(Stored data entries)

==========

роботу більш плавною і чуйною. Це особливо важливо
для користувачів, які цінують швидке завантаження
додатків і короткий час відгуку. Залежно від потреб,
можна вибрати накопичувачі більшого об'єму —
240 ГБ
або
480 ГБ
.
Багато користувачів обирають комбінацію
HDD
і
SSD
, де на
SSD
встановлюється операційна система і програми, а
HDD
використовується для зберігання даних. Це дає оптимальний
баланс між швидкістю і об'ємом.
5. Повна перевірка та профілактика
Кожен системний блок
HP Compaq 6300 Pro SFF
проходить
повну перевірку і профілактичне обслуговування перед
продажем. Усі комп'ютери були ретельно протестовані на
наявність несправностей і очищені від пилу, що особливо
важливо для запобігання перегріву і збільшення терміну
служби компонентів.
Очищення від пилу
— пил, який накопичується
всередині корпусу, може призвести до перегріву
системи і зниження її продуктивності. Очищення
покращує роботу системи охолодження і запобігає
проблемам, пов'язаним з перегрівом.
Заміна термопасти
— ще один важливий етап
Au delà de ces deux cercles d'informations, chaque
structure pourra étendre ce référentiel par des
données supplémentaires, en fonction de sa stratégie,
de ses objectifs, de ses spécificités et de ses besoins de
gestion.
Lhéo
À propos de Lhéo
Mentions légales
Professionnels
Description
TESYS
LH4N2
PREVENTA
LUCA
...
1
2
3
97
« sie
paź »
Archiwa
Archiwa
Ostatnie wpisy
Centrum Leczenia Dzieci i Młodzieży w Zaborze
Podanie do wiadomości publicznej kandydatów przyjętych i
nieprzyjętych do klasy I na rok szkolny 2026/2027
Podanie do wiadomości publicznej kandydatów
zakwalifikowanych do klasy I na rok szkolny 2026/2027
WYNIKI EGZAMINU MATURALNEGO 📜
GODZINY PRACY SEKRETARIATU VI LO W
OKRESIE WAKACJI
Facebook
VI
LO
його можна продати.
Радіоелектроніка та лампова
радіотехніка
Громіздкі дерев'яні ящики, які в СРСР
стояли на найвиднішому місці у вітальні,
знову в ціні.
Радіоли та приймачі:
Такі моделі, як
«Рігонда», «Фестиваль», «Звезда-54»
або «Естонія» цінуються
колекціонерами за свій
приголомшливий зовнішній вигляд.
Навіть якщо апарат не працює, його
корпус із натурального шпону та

==========

◆ REQUIRED ACTION ◆
Count the lines of the material that contain the word "користувачів" and reply with only that number.

◆ RESPONSE TO THIS TASK ◆
2